Description qui contraste singulièrement avec l'expérience de Milgram décrite dans l'Express :

«(...) Jean-Paul doit mémoriser des associations de mots. S'il se trompe, son questionneur lui administrera des chocs électriques de plus en plus violents, de 20 à 460 volts. Stupeur : la totalité des 80 candidats ont accepté de participer, donc d'administrer des décharges électriques à un inconnu pour les besoins d'un show sans enjeu (...)» !

Si on ne peut pas confronter aussi simplement l'empathie, à la compétition et à l'agressivité qu'elle suppose, dans la mesure où c'est aussi sur la capacité à ressentir les émotions d'autrui que se fondent la cruauté et la torture, il n'en reste pas moins que la reconnaissance de l'autre dans ses besoins et difficultés, le respect réel et la solidarité non feinte restent une nécessité absolue pour éviter la crise sociale qui vient.
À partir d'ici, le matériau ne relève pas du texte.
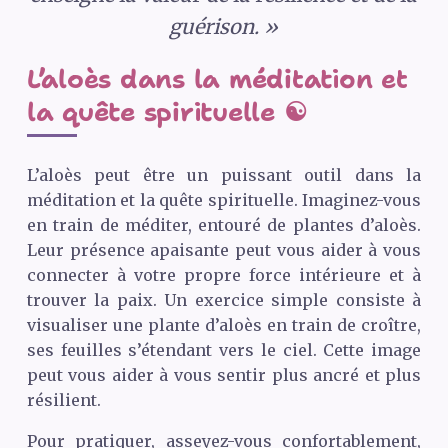
guérison. »
L’aloès dans la méditation et
la quête spirituelle ☯️
L’aloès peut être un puissant outil dans la
méditation et la quête spirituelle. Imaginez-vous
en train de méditer, entouré de plantes d’aloès.
Leur présence apaisante peut vous aider à vous
connecter à votre propre force intérieure et à
trouver la paix. Un exercice simple consiste à
visualiser une plante d’aloès en train de croître,
ses feuilles s’étendant vers le ciel. Cette image
peut vous aider à vous sentir plus ancré et plus
résilient.
Pour pratiquer, asseyez-vous confortablement,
La question est alors de tenir le choc et de se risquer à l'insoumission, le «hors-Monoforme».



*(Editions Homnisphères . 2004 . 272 pages. Collection Savoirs Autonomes - Format 11x19cm. Prix : 19 euros. Traduit de l'anglais par Patrick Watkins. À noter en fin d'ouvrage une biofilmographie exhaustive qui retrace très précisément le parcours cinématographique de Watkins en résonnance avec l'actualité historique de l'époque.)

** (Editions Les liens qui libèrent, 2010, 392 p., 22,50 euros.)